A PM investigou Lula nos tempos de líder metalúrgico no ABC paulista e chegou a se infiltrar na Central Única dos Trabalhadores (CUT). Passando-se por jornalista, participou do 8º Encontro Nacional do Partido dos Trabalhadores, em Vitória, no Espirito Santo. O general Jorge Armando Félix simplesmente omitiu esta informação do presidente, que só ficou sabendo meses depois.

O livro Ministério do Silêncio(Editora Record), uma pesquisa de mais de sete anos do jornalista Lucas Figueiredo retrata como os presidentes sempre foram driblados pelos seus serviços secretos e revela com detalhes os passos e armadilhas tramadas pelo órgão desde a sua criação, em 1927, pelo então presidente Washington Luís. O livro mostra que o alvo do órgão sempre foi o povo brasileiro, em especial os movimentos classista.

Segundo Lucas, no primeiro ano de governo, Lula foi enganado outra vez. A Abin fez por conta própria um acordo com serviços secretos da América Latina para vigiar os movimentos que tratavam da ''questão da pobreza''. Ou seja, enquanto o presidente se apresentava, inclusive no exterior, como líder do combate à pobreza, seu serviço secreto espionava aqueles que trabalhavam com a questão.

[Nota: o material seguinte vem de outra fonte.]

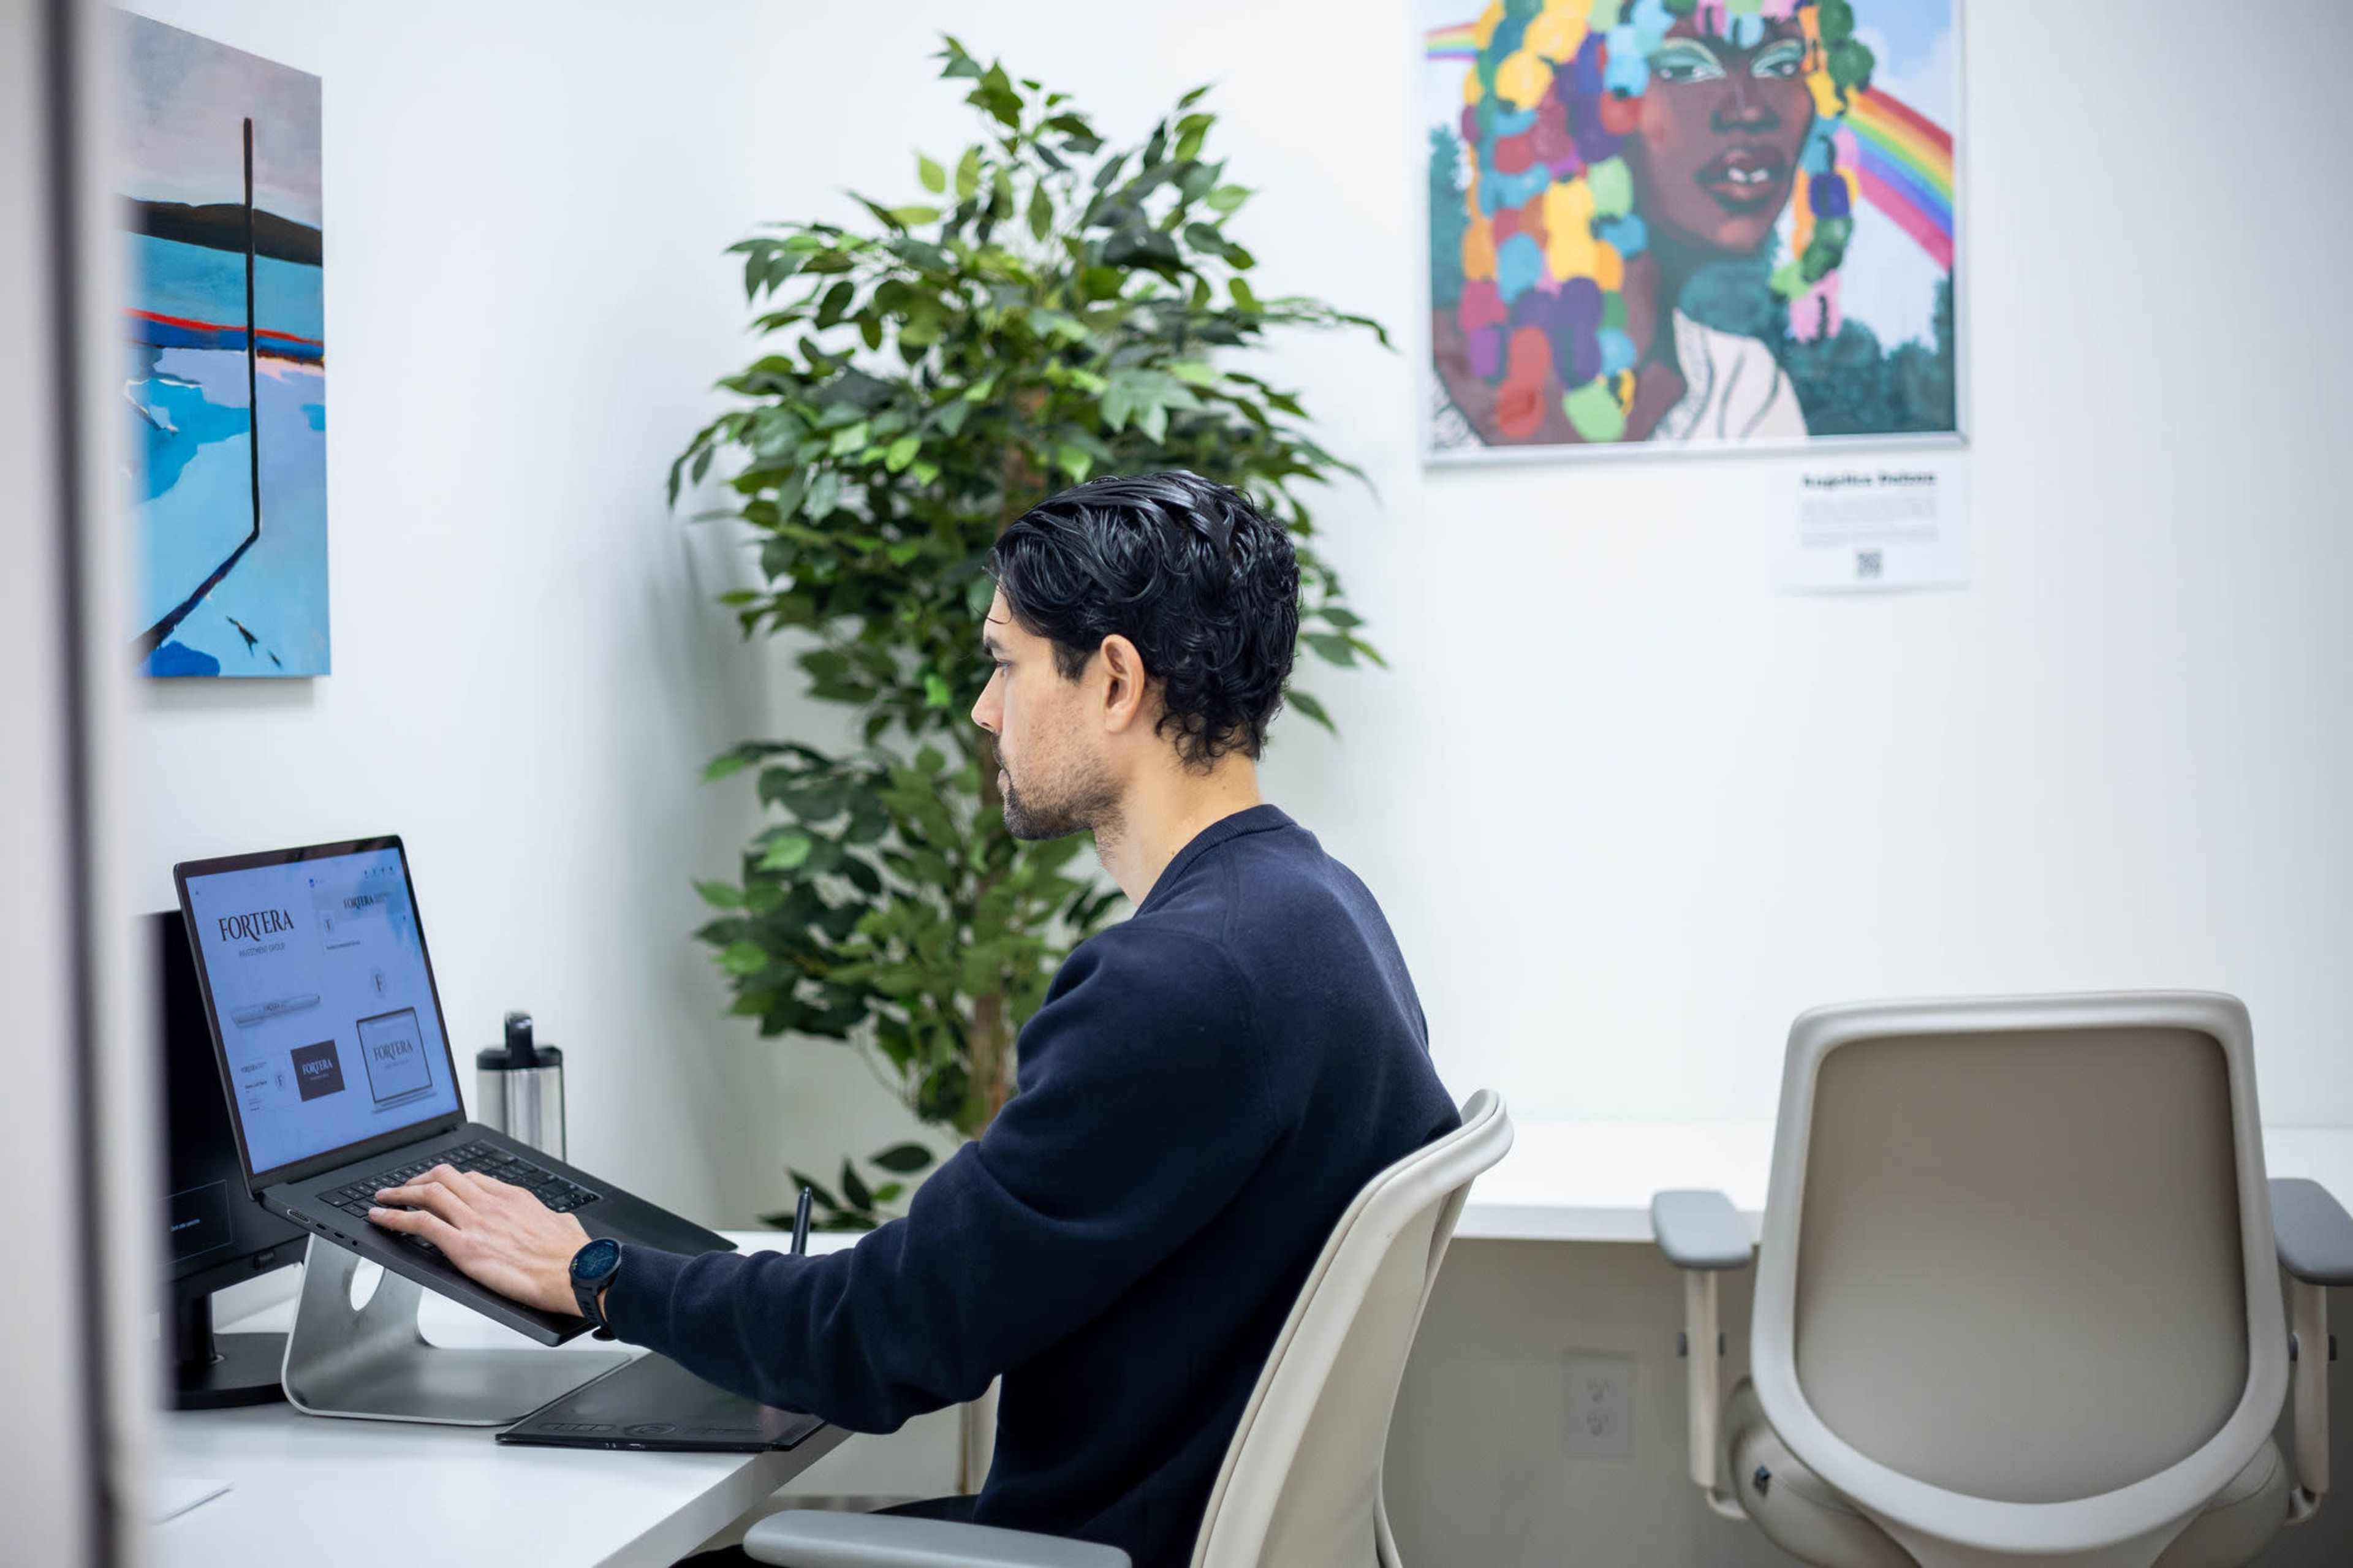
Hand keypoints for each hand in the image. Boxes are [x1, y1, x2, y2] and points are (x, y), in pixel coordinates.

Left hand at [368, 1164, 588, 1316]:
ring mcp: (475, 1222)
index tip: (438, 1185)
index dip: (448, 1180)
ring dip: (399, 1194)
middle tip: (404, 1188)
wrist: (573, 1272)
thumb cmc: (572, 1254)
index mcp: (514, 1197)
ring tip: (383, 1198)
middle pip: (444, 1177)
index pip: (472, 1178)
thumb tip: (555, 1223)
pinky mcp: (463, 1246)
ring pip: (427, 1194)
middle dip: (418, 1180)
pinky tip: (381, 1219)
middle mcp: (490, 1203)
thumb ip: (550, 1219)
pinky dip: (395, 1218)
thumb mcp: (563, 1223)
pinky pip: (420, 1224)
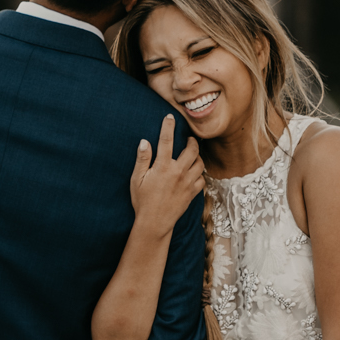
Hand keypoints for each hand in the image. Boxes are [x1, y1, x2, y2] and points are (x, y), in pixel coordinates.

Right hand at [130, 115, 203, 235]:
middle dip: (191, 141)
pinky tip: (193, 173)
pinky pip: (202, 179)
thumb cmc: (142, 201)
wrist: (155, 223)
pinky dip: (199, 174)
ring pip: (200, 163)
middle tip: (188, 139)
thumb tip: (144, 141)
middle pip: (191, 149)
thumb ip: (142, 159)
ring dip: (197, 157)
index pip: (166, 140)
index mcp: (163, 167)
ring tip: (192, 155)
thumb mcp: (137, 179)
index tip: (170, 117)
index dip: (168, 126)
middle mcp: (178, 172)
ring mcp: (187, 183)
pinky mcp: (192, 193)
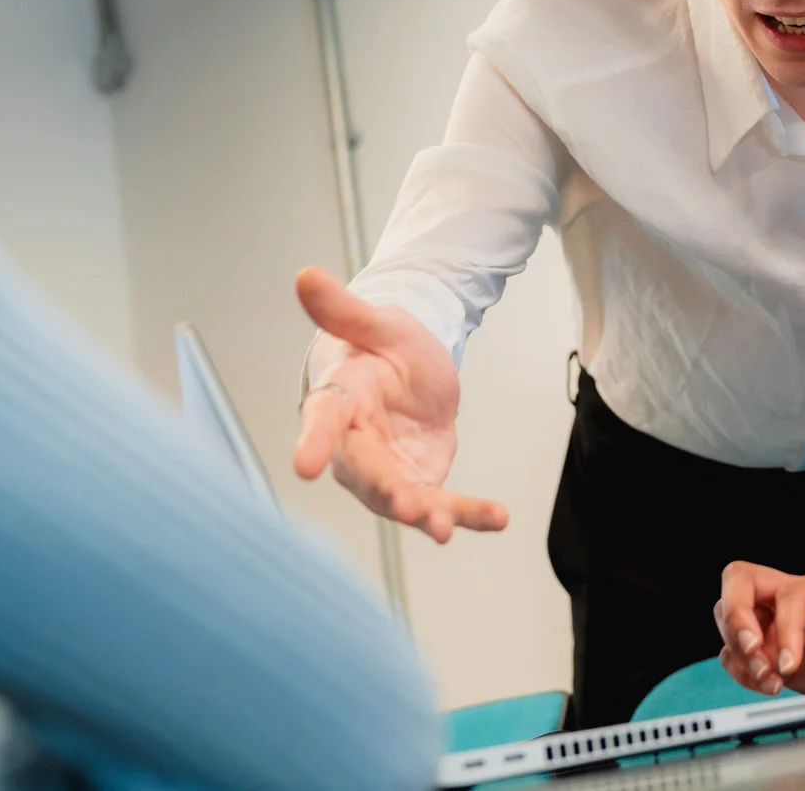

No relatório confidencial do I Encontro Técnico dos Serviços de Inteligência dos Países da América do Sul, reproduzido no livro, mostra que um dos termos de acordo foi um intercâmbio de dados sobre a seguinte área de trabalho:

''Movimentos, ações ou indícios, de qualquer origem, que abordem a questão da pobreza (...) cuja utilização possa representar ameaças, preocupações ou desafios a interesses estratégicos dos países da América do Sul e possuam potencial para evoluir para adoação de medidas concretas.''

Para o escritor, do jeito que está não faz sentido para o Brasil ter um serviço secreto:

- Um serviço secreto só é bom quando lida com o inimigo externo. O serviço secreto brasileiro tem de se preocupar com os estrangeiros que querem sabotar o Mercosul, praticar biopirataria na Amazônia, usar o território brasileiro para apoio de terroristas, roubar segredos etc. Brasileiro suspeito de praticar crime é problema da polícia, do Ministério Público e da Justiça, e não do serviço secreto - explica Lucas.

Por ironia, o responsável por um dos golpes mais duros no serviço secreto foi Fernando Collor de Mello, o presidente eleito pelo voto popular em 1989, e afastado três anos depois num impeachment.

No dia de sua posse - 15 de março de 1990 -, Collor extinguiu o Serviço Nacional de Inteligência (SNI) através de uma medida provisória. Mas, o que parecia um ato democrático e de justiça, nada mais foi do que uma vingança pessoal contra seu desafeto, o general Ivan de Souza Mendes, então presidente do órgão e que não o recebeu em 1988. O militar também foi acusado de ter elaborado um dossiê sobre ele e franqueado à imprensa tentando prejudicá-lo. A vingança durou apenas oito meses. Em novembro, Collor reeditou o mesmo serviço, com o nome, Departamento de Inteligência (DI), mais tarde Centro Federal de Inteligência (CFI)

O presidente Fernando Henrique Cardoso, que sentiu na pele as perseguições do serviço durante os anos da ditadura, foi o que mais fez concessões aos diretores do órgão. Além de não desmilitarizar a Agência Brasileira de Inteligância, concedeu benefícios, mantendo inclusive antigos torturadores em seus cargos. O ato mais grave aconteceu na última semana de governo. FH foi condescendente com os antigos inimigos e prorrogou, através de um decreto, todos os prazos de acessos aos arquivos dos serviços secretos pelos cidadãos e entidades civis. Até então, os prazos de sigilo variavam entre cinco anos (documentos reservados), 10 anos (confidenciais), 20 anos (secretos) e 30 anos (ultra-secretos). Com o ex-presidente, os prazos dobraram: reservados passaram para 10 anos, confidenciais para 20 anos, secretos para 40 anos e os ultra-secretos para 60 anos.